In my opinion, although paediatric anaesthesia represents an area of expertise, its occasional practice (advised against by the findings of the National Confidential Inquiry into Perioperative Death) requires the cross-mastery of basic concepts. Since complications in paediatric anaesthesia are directly related to the (in)experience of the anaesthesiologist in charge, the internship’s mainstay was to instil enough confidence in my paediatric anaesthetic approach, regardless of my future area of differentiation, so that the lack of daily contact would not compromise the patient’s outcome.
The achievement of my goal motivated my application to the TEP, in order to gain additional knowledge in areas lacking at my institution, such as:
- the scarce practice of paediatric regional anaesthesia;
- the absence of paediatric urgent care that makes contact with emergency paediatric surgery, trauma approach and its anaesthetic management, impossible;
- the reduced number of major surgeries;
- no cardiac and thoracic surgery.
All the topics mentioned above were successfully met and even exceeded, not only by improving deficient aspects of my training but also by introducing new concepts, such as medical hypnosis to alleviate the child’s anxieties. My internship at HFME fundamentally shaped my view on the paediatric patient’s perioperative approach, with particular emphasis on the “pre” moment, by reiterating the importance of non-technical
skills and age-appropriate communication for the proper conduct of paediatric anaesthesia and the urgent need to acknowledge the particularities inherent to the various stages of a child’s development, in order to individualise and adapt our daily practice.
I have no doubt that the TEP represented an opportunity for personal and professional growth, which I hope will translate into an improvement in the practice of paediatric anaesthesia in my institution, which our patients would benefit from.
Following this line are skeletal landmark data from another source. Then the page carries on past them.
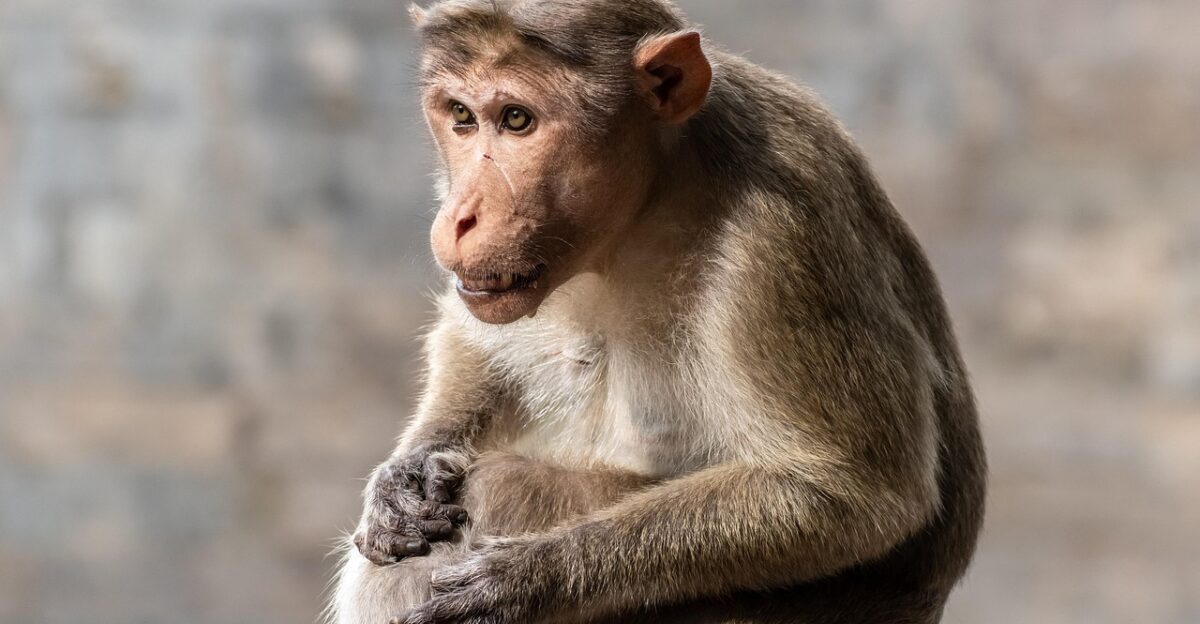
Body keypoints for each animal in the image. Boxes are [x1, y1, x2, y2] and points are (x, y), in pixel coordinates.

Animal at [329, 1, 986, 623]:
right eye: (461, 116)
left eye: (517, 119)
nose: (460, 216)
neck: (651, 200)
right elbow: (474, 340)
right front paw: (406, 473)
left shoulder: (784, 236)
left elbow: (857, 493)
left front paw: (532, 579)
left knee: (499, 487)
Besides the scientific and pedagogical perspectives, the human component intrinsic to any experience and ultimately determining its success, was decisive for my integration, in a pandemic time characterised by fear, uncertainty and social isolation.
The empathy demonstrated by the professionals I worked with played a major role in my ability to overcome the emotional challenge of experiencing a second lockdown abroad and without any support network. I sincerely thank the department, but mostly the people responsible for its level of excellence, for the willingness with which they taught me and the warmth with which they received me.